▶ _TASK DESCRIPTION_: Across all lines of the entries, tally those with the word "Budget" in them. The reply is the tally, by itself.

▶ _INPUT DATA_:
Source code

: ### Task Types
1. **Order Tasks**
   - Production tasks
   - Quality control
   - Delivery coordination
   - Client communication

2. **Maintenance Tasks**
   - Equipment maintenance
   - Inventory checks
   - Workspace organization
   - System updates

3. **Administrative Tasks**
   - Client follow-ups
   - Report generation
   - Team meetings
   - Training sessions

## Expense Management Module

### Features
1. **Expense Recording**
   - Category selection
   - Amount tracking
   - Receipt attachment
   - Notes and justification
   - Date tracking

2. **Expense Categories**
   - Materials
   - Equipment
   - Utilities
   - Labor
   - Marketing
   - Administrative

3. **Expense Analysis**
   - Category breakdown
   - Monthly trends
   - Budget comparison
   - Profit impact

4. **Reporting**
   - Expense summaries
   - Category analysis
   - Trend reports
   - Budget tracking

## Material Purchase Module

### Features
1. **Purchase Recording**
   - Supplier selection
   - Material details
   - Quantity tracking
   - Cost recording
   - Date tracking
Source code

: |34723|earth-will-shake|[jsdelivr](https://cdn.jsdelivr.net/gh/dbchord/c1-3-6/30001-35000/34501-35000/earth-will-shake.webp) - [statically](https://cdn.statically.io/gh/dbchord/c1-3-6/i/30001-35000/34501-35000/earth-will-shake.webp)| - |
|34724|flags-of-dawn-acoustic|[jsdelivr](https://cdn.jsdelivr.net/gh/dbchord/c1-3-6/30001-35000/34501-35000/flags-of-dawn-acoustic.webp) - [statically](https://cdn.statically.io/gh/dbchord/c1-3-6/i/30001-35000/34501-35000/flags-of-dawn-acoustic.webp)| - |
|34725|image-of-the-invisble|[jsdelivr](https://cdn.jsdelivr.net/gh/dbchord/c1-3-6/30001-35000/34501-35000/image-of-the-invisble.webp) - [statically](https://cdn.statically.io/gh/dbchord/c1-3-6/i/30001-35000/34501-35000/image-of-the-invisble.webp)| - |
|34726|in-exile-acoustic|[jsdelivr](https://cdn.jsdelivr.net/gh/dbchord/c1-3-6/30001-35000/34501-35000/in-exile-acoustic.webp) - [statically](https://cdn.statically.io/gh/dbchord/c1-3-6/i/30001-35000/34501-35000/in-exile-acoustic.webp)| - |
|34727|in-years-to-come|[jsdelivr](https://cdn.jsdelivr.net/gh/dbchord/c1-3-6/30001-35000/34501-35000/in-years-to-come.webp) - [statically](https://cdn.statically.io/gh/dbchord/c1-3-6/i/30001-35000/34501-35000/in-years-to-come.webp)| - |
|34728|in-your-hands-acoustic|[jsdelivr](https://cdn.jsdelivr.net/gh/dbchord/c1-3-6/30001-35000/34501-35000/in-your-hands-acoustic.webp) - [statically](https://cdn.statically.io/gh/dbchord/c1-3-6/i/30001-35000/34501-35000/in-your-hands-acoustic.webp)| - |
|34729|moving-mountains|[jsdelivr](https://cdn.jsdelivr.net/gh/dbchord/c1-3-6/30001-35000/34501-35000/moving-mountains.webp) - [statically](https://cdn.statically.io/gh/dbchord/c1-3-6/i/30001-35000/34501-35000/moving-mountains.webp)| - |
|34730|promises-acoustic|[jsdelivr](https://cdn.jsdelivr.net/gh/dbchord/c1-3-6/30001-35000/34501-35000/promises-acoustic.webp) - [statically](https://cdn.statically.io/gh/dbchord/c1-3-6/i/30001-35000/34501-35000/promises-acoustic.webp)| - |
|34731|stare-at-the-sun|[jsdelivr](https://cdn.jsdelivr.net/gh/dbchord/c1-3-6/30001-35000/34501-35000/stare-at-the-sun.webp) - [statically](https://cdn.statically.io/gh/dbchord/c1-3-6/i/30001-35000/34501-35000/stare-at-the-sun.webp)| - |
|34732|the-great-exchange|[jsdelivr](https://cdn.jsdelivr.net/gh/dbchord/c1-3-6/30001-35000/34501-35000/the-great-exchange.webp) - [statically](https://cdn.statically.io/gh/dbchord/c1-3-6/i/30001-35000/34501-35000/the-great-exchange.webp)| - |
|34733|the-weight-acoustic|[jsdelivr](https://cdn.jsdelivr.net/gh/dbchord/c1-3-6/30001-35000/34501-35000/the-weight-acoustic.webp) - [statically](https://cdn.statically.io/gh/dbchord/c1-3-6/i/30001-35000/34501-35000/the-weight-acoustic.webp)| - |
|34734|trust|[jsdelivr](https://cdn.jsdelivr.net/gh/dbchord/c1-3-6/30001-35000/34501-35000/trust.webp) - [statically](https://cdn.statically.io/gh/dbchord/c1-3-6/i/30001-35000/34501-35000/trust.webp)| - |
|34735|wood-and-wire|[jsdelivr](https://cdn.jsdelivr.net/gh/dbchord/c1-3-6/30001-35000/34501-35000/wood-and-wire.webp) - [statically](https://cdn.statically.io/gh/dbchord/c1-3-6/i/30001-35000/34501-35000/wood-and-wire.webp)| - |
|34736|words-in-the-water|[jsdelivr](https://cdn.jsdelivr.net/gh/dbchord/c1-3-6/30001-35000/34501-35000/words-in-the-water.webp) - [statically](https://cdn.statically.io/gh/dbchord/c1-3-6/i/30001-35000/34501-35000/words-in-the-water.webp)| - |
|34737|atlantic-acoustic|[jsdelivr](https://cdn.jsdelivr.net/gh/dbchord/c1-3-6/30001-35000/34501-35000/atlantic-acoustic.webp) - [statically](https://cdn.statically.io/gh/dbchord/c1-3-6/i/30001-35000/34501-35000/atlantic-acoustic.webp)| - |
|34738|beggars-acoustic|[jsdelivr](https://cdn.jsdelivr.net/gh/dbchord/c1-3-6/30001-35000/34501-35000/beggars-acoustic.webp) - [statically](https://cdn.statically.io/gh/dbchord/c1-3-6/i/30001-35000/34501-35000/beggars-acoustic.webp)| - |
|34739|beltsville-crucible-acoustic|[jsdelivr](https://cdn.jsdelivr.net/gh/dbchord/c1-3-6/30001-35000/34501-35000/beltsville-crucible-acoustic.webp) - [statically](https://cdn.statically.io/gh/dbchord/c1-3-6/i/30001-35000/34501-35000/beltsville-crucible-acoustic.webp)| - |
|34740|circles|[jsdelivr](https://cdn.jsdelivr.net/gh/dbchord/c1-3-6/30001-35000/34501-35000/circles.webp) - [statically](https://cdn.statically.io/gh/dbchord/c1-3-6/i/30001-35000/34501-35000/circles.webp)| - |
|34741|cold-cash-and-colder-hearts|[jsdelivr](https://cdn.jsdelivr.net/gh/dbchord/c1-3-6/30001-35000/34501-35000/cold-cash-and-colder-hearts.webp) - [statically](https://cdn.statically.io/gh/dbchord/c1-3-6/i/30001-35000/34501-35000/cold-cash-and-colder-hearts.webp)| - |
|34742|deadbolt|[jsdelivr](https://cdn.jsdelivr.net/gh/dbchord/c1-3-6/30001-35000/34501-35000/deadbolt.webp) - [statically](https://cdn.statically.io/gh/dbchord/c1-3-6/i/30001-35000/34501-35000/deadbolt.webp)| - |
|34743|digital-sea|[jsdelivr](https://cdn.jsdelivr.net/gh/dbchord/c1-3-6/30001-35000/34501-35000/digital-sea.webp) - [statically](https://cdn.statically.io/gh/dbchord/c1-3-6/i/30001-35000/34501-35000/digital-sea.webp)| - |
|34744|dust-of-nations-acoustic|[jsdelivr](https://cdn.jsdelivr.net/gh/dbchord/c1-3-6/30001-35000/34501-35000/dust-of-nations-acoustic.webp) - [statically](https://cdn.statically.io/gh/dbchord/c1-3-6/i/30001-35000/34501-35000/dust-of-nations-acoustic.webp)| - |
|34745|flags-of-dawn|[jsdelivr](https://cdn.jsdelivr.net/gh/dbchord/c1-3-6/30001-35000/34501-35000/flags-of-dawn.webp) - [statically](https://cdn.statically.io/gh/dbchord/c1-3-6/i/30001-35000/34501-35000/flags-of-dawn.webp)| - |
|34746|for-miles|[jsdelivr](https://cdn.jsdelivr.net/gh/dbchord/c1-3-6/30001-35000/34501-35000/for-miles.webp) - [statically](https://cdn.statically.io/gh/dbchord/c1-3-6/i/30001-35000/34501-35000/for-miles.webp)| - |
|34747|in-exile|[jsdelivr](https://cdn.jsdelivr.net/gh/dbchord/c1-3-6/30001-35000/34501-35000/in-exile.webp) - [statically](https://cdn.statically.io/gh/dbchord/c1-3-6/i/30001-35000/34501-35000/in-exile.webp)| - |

▶ _WRITTEN REPLY_: 2